▶ **To be done**:
Rewrite the records from the start through the line containing "exposure: compensate highlight", replacing "developed" with "processed" and leaving everything else the same. Give only those lines.

>> START

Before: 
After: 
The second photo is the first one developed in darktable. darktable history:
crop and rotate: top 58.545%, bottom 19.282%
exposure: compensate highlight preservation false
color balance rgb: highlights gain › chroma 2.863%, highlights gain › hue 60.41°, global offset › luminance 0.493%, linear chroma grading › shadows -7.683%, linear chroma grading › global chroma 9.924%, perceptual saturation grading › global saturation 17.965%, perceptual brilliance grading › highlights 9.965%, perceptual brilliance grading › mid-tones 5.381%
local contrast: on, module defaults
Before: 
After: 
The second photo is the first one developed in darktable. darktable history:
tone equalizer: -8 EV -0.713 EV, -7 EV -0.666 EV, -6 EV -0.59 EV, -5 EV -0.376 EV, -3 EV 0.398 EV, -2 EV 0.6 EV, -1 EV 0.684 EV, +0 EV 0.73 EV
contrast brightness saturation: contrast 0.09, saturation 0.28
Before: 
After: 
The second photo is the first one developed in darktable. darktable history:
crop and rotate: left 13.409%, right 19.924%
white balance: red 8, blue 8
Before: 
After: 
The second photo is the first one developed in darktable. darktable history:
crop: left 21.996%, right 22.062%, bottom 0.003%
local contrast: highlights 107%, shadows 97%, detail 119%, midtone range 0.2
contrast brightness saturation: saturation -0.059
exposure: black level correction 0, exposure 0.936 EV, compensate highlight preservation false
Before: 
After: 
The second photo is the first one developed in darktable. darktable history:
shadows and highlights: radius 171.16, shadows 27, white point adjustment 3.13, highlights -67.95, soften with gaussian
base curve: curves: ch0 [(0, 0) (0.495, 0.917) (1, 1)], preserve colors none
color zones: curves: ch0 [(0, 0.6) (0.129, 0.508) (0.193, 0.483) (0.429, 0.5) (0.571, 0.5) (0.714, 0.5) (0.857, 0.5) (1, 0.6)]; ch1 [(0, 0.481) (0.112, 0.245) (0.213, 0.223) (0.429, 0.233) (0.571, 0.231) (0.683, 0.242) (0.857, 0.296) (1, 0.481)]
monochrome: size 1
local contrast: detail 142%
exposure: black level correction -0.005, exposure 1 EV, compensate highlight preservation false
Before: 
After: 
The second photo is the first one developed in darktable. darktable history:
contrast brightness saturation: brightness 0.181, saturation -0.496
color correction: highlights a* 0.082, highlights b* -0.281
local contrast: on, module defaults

>> END

▶ **Result for this task**:
Before: 
After: 
The second photo is the first one processed in darktable. darktable history:
crop and rotate: top 58.545%, bottom 19.282%
exposure: compensate highlight preservation false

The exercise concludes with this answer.